◆ **Excerpted text**:
[IMGCAP(1)][IMGCAP(2)]With the unauthorized publication of the “Panama Papers,” many clients and even some professionals question why companies with no active trade or business even exist.
Aren’t companies supposed to make widgets or sell services and not exist on paper simply to own shares of stock or a bank account? Aren’t they only for money launderers and tax cheats?
“Shell company” is a term of art that has been used by politicians and pundits as being associated with structures created for illegal purposes. The more substantive term for such companies would be “single-purpose entity,” as the reasons for their creation vary and depend on each company’s and person’s goals.
In reality, single-purpose entities have been around for centuries, dating back to the East India Trading Company in Great Britain and earlier. They provide valuable vehicles for commerce, legitimate minimization of taxation, and privacy for those who have done nothing wrong. Those seeking to fashion remedies for abuse should always keep the many proper uses in mind.
In the early 1900s, the single-purpose entity was utilized during the expansion of the growing and robust utilities industry in America. In capitalizing on the expansion of the utilities industry, equipment manufacturers would employ these structures to attract investors to their enterprises while shielding the investor from personal liability. An early example of this was the Electric Bond and Share Company, created by General Electric in 1905. The use of these companies helped develop the current finance industry and today’s world economy.

◆ **Task set**:
(a) According to the passage on single-purpose entities, what company did General Electric create in 1905?
(b) Extend the passage on single-purpose entities, picking up right after its final sentence.

[Keypoint data per instance]
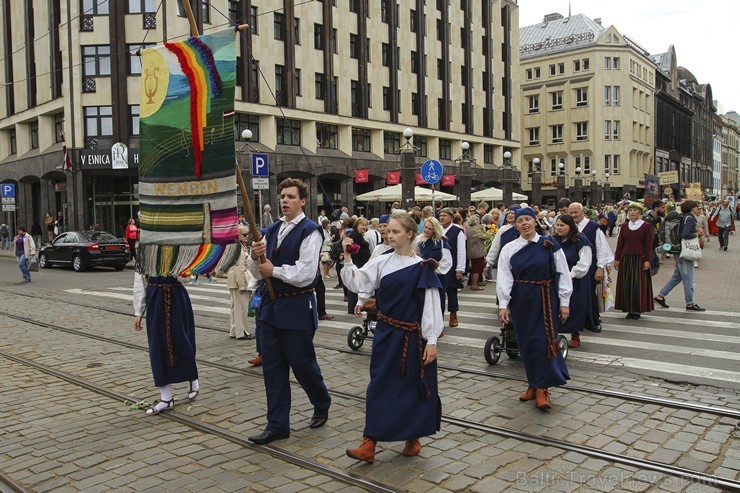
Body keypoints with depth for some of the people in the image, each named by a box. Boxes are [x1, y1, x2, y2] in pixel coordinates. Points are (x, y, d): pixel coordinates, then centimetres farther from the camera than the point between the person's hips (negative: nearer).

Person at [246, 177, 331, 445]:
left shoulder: (310, 231, -12)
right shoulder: (272, 230, 10)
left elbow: (305, 273, -21)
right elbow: (257, 272, 11)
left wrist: (274, 270, -12)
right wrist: (254, 257, -10)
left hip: (297, 307, -7)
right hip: (270, 305, 7)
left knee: (302, 363, 6)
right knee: (272, 366, 10)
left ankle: (322, 405, 35)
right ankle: (277, 425, 21)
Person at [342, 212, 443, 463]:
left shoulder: (422, 268, -7)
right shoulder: (381, 262, 3)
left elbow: (431, 305, -8)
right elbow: (358, 283, -4)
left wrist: (432, 341, -11)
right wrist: (348, 259, -16)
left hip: (412, 338, -3)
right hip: (386, 334, 3)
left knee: (413, 387, 8)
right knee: (379, 386, 4)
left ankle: (413, 438, 28)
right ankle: (369, 444, 7)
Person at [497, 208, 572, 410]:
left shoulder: (550, 245, -3)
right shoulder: (509, 249, 1)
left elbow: (563, 274, -1)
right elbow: (504, 278, -2)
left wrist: (564, 303, -3)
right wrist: (503, 304, -10)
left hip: (545, 300, -2)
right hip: (521, 301, 2)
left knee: (544, 341, -4)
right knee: (526, 343, 8)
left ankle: (542, 389, 3)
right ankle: (534, 385, 23)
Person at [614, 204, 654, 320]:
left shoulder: (647, 226, 0)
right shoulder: (624, 226, 10)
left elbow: (649, 245, -4)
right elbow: (620, 244, 10)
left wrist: (647, 260, -10)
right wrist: (617, 259, 6)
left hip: (639, 259, -3)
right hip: (626, 259, 4)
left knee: (638, 285, -4)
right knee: (626, 284, 3)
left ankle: (637, 310, 6)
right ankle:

◆ **Task responses**:
(a) The Electric Bond and Share Company.

(b)
More recently, the Bacardi story of exile from Cuba illustrates the valuable use of shell companies. Fearful of the dictator Batista, company executives and lawyers organized a single-purpose entity in the Bahamas to own Bacardi’s intellectual property and license it to the manufacturing company in Santiago de Cuba. When the Communist confiscation occurred years later, the Bacardi family was able to convince the world that they owned their trademark outside of Cuba and not the Cuban company. It made all the difference in what happened to the shareholders in the ensuing decades and created the successful worldwide spirits company we all know today.
Living in an unstable world, the desire to hedge financial bets has always found a vehicle in companies created for a single purpose with no trade or business of their own.
Uses of Shell Companies
There are a wide variety of perfectly legitimate uses for “shell” companies. To catalog some of them:
Probate: The creation of the single-purpose entity has often been utilized by estate planners to legally and efficiently structure succession plans for individuals wishing to avoid the costly process of opening an ancillary probate proceeding in multiple jurisdictions. The single-purpose entity has also been used for the purpose of avoiding outdated “forced heirship” foreign jurisdictions, which require the decedent to devise property to their children, regardless of his or her wishes.
Joint ventures: Single-purpose entities are sometimes used in joint venture situations in order to provide a vehicle to serve as the “face” of the project. For example, a company is created, owned equally by two joint venturers. The actual assets and employees can be owned by the shareholders with only the invoicing run through the joint venture. The joint venture project can therefore be segregated from other businesses owned by the parties.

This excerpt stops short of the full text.